- AVAILABLE DATA

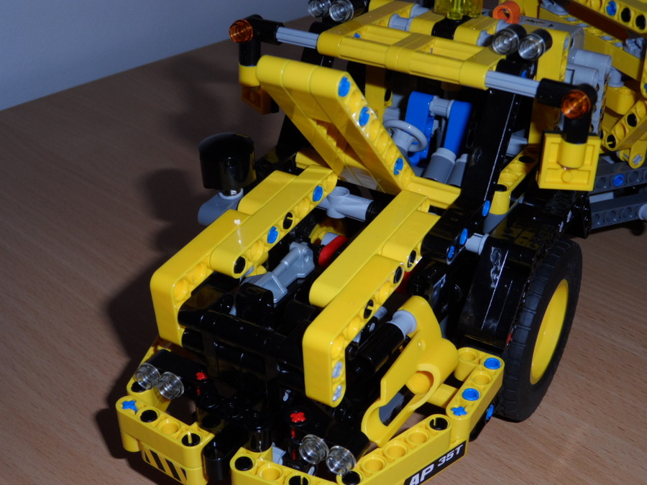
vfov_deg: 27.5
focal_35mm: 53
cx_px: 324
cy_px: 242
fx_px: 991
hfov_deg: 36.2
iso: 100
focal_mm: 8.7
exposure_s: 1/45
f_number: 4
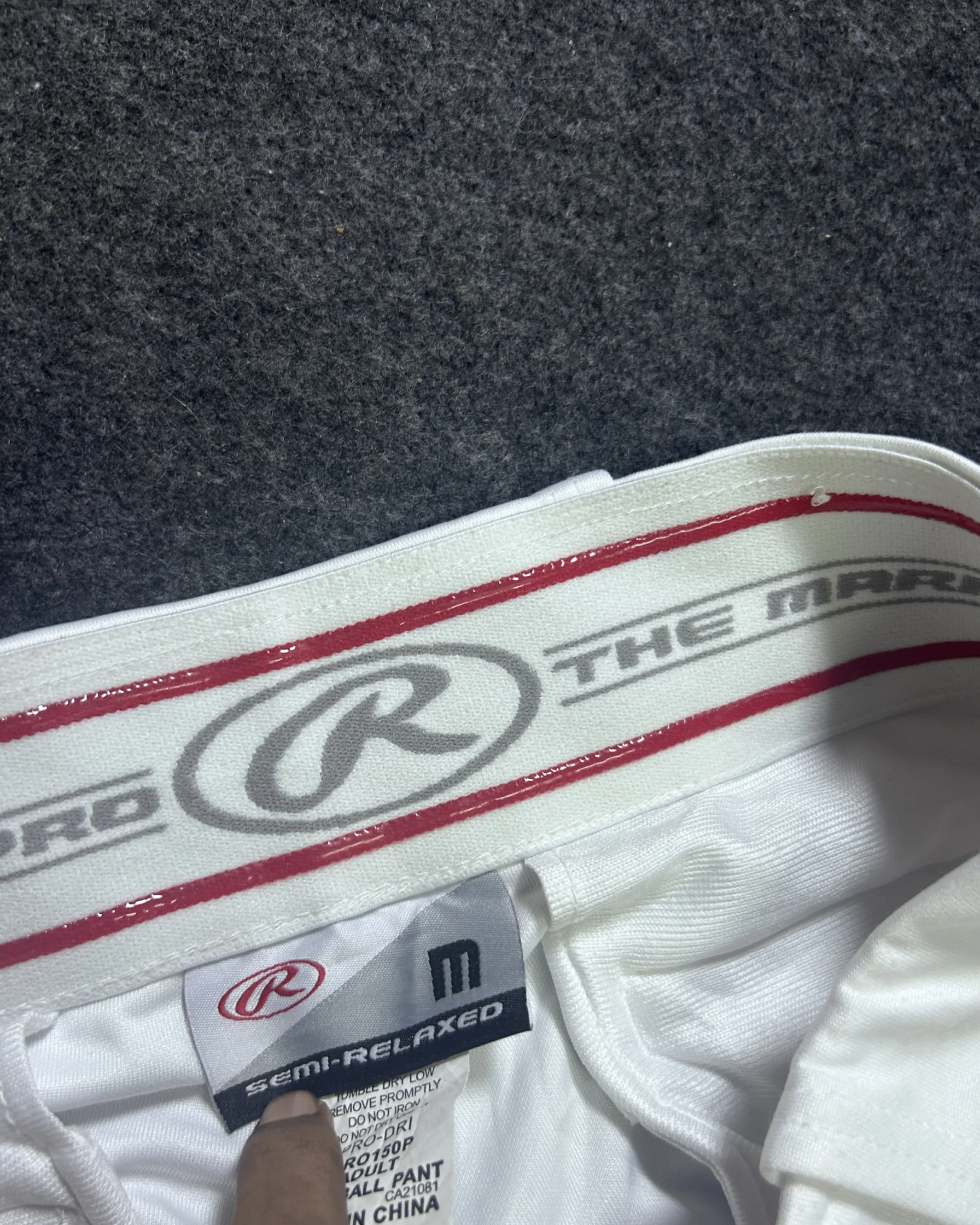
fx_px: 1051
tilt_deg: -52.9
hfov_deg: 50.0
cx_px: 471
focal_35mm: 29
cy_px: 685
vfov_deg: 60.3
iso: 64
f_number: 1.5
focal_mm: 5.7
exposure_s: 1/50
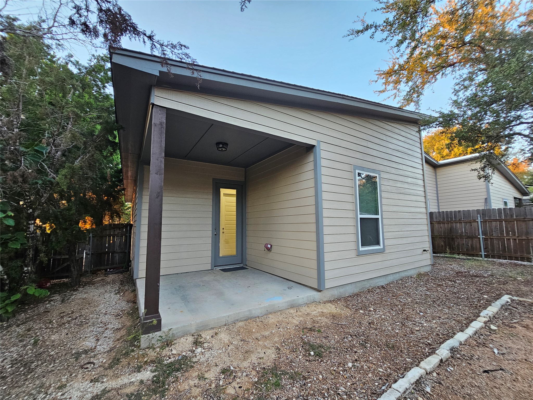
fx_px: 200
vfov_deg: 89.9
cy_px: 200
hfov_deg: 106.2
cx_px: 266
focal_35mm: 13
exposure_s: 1/60
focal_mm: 2.2
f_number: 2.2
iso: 100
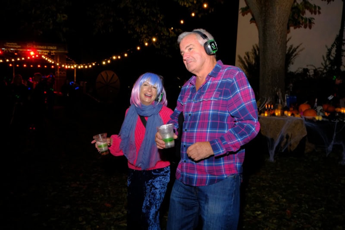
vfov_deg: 44.9
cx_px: 172
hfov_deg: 63.7
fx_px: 278
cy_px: 115
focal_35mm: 29
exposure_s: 1/30
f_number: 4
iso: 800
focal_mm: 19.2
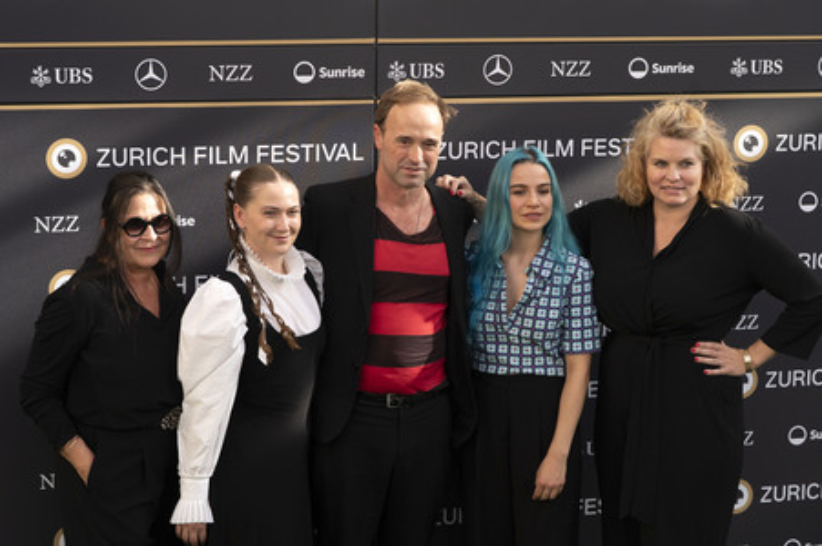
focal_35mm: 77
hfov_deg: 26.4
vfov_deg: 17.7
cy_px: 250
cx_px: 374
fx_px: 1753
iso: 800
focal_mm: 70
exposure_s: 1/640
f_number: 6.3
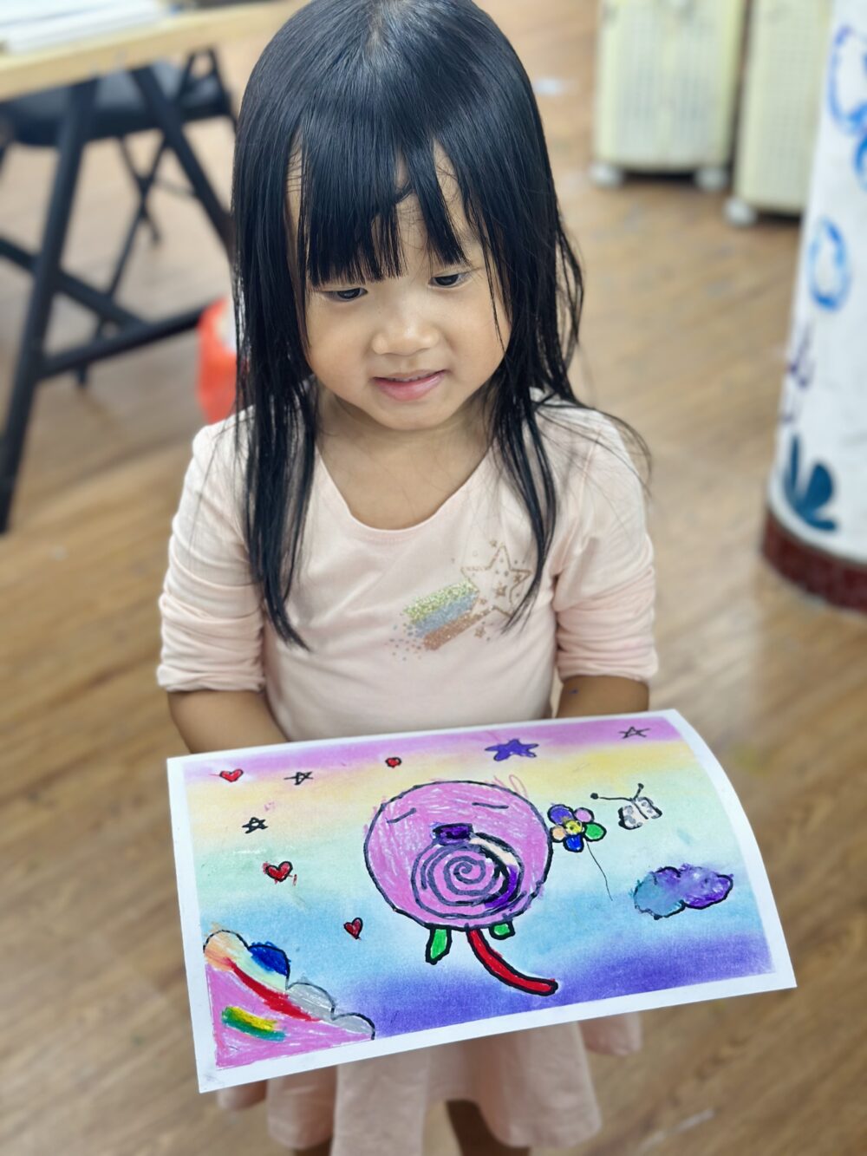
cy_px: 578
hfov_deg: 30.3
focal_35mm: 48
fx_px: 1603
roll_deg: +0.6
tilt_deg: -34.0
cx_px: 434
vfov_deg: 39.7
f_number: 1.78
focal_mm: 6.86
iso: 100
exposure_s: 1/121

- PROBLEM TO WORK ON
Would you return all of the data above word for word, omitting every picture?

- REPLY
vfov_deg: 27.5
focal_35mm: 53
cx_px: 324
cy_px: 242
fx_px: 991
hfov_deg: 36.2
iso: 100
focal_mm: 8.7
exposure_s: 1/45
f_number: 4
fx_px: 1051
tilt_deg: -52.9
hfov_deg: 50.0
cx_px: 471
focal_35mm: 29
cy_px: 685
vfov_deg: 60.3
iso: 64
f_number: 1.5
focal_mm: 5.7
exposure_s: 1/50
fx_px: 200
vfov_deg: 89.9
cy_px: 200
hfov_deg: 106.2
cx_px: 266
focal_35mm: 13
exposure_s: 1/60
focal_mm: 2.2
f_number: 2.2
iso: 100
vfov_deg: 44.9
cx_px: 172
hfov_deg: 63.7
fx_px: 278
cy_px: 115
focal_35mm: 29
exposure_s: 1/30
f_number: 4
iso: 800
focal_mm: 19.2
focal_35mm: 77
hfov_deg: 26.4
vfov_deg: 17.7
cy_px: 250
cx_px: 374
fx_px: 1753
iso: 800
focal_mm: 70
exposure_s: 1/640
f_number: 6.3
cy_px: 578
hfov_deg: 30.3
focal_35mm: 48
fx_px: 1603
roll_deg: +0.6
tilt_deg: -34.0
cx_px: 434
vfov_deg: 39.7
f_number: 1.78
focal_mm: 6.86
iso: 100
exposure_s: 1/121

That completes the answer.